Once, he said, during the tail end of a 2010 spring break backpacking trip to Big Bend and Carlsbad Caverns, he let the group's participants decide their next destination. They picked Roswell, N.M., site of the infamous 1947 "Roswell UFO incident."  

Mickey Luckovich, a junior managerial science major who went on the trip, remembers it this way: 

"We were all feeling like we had just conquered the world and had the freedom to ramble around the country as we saw fit," he says. "So, somebody said, 'Let's go to Roswell!' and with very little deliberation, we drove hundreds of miles out of our way to see what all the fuss in Roswell was about. We spent the rest of the trip constructing the most elaborate masks and tin outfits possible."

Luckovich says that when they arrived, they roamed around in search of something "alien-related" all the while "freaking out people who saw us dressed like invaders."

When the group found the UFO Museum and Research Center, they decided to really wreak some havoc.

"We stopped traffic, invaded shops, made a scene and got a huge reaction from everybody who saw us."

For Luckovich, the experience was one he'll never forget.

"During that ride to Roswell, I told everybody in the van that someday I would work for Touch the Earth because I had never experienced anything close to that sense of freedom and accomplishment before in my life," he says.  

Luckovich was true to his word. Soon after, he signed up to be trained as a volunteer raft guide and got certified as a driver for the organization. Later, Tortorige hired him as a student employee. Now, he works in the bike shop and at the climbing wall, and has led a handful of trips.

"I regard Touch the Earth as one of the most positive influences in my life," Luckovich says. "I have been able to explore America, escape from the city and meet people who will be very dear to me for the rest of my life. Touch the Earth has made my experience in college stellar and remarkable."

"And it taught me to climb," he says. "For that, I love it."

 


The Outfitter

Touch the Earth isn't just about the trips. They also operate a climbing wall and bouldering cave at the Recreation Center, as well as a rental center where students, faculty and staff can check out gear at minimal cost for their own excursions.
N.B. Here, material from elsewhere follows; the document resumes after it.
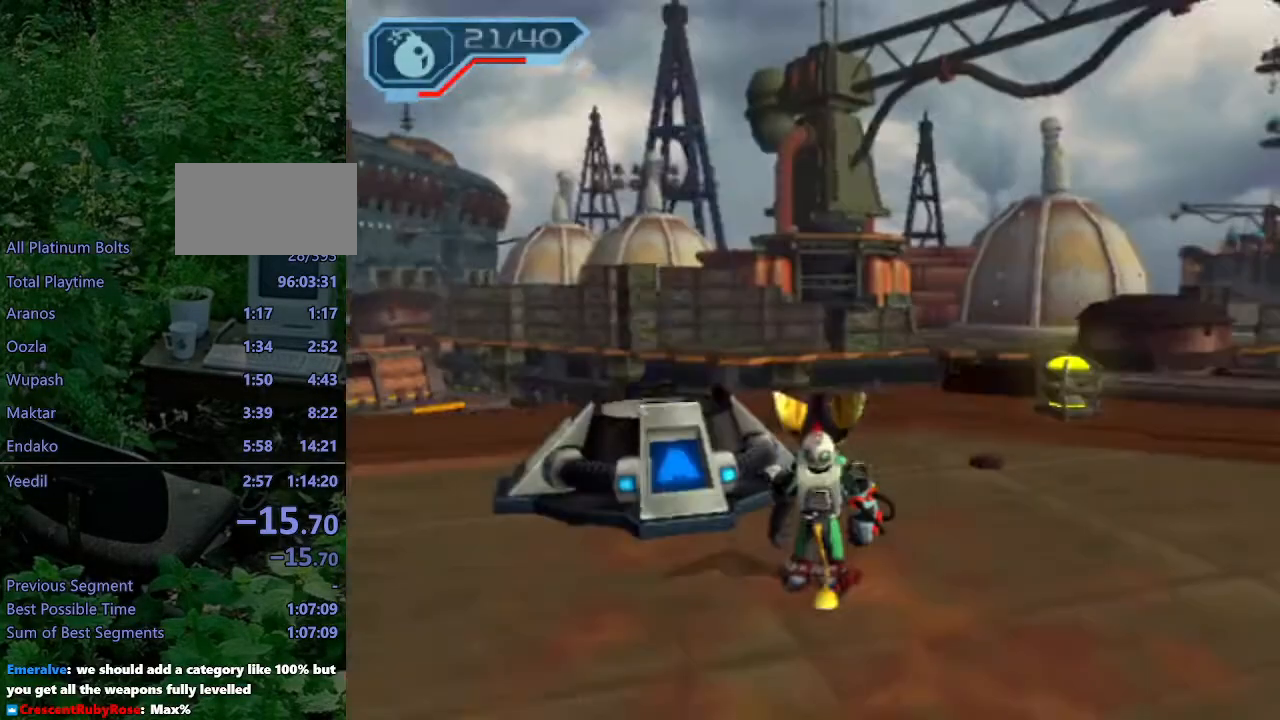
{"buttons": [], "left_stick": "center", "right_stick": "center", "events": []}
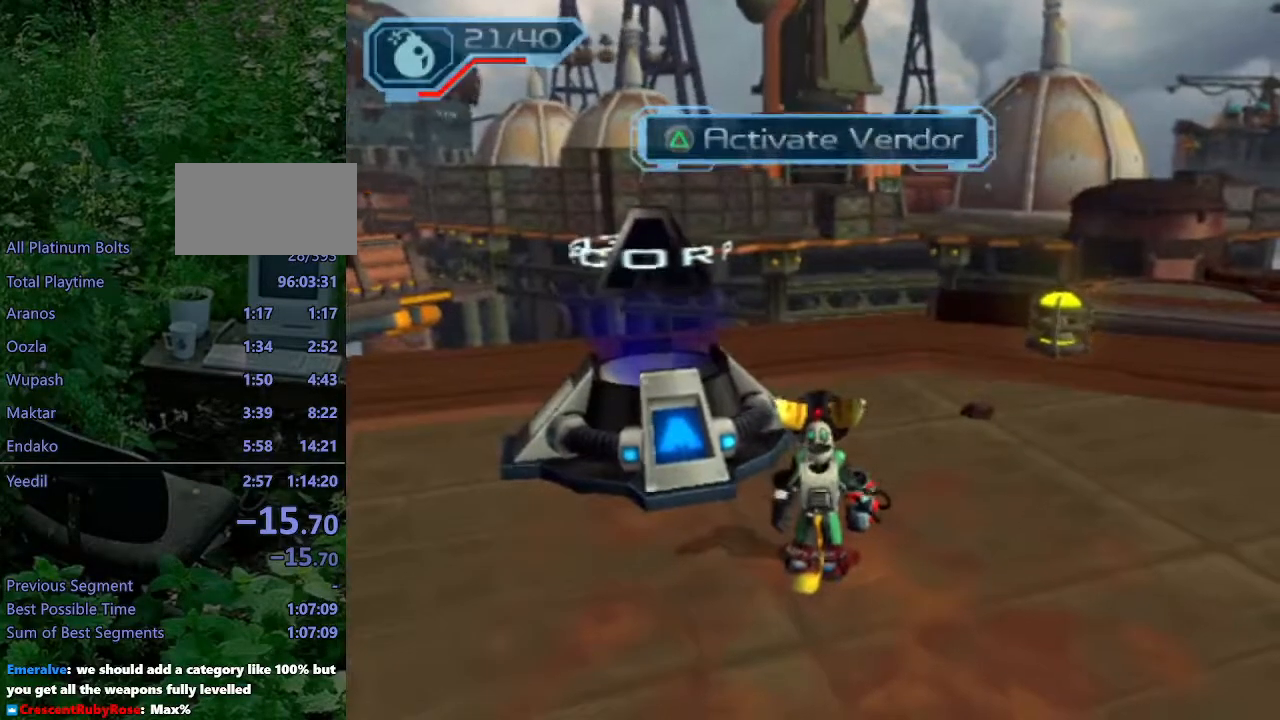
{"buttons": [], "left_stick": "center", "right_stick": "center", "events": [[17, "L2", "down"], [33, "CROSS", "down"], [33, "L1", "down"], [117, "L2", "up"], [133, "CROSS", "up"], [133, "L1", "up"]]}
The rental center - also the central office for Touch the Earth - is stocked with tents, packs, sleeping bags, stoves, canoes - just about anything one would need for a trip to the outdoors.

The bouldering cave, a 583 square foot grotto complete with a crash pad, opened in April for bouldering - a style of rope-free rock climbing normally limited to shorter climbs.

The 36-foot climbing wall offers up challenges for traditional and lead climbers of all skill sets, and Tortorige leads certification and climbing clinics. He also leads a kayak roll clinic in the Rec Center pool.

Touch the Earth also just recently opened a bike shop, and a mechanic is on duty to handle basic services.

The organization also operates a challenge program at GSU's Indian Creek Recreation Area, which features a lodge and a ropes course. The program offers up team building sessions, innovative problem-solving techniques and tips for effective communication and trust-building within a group.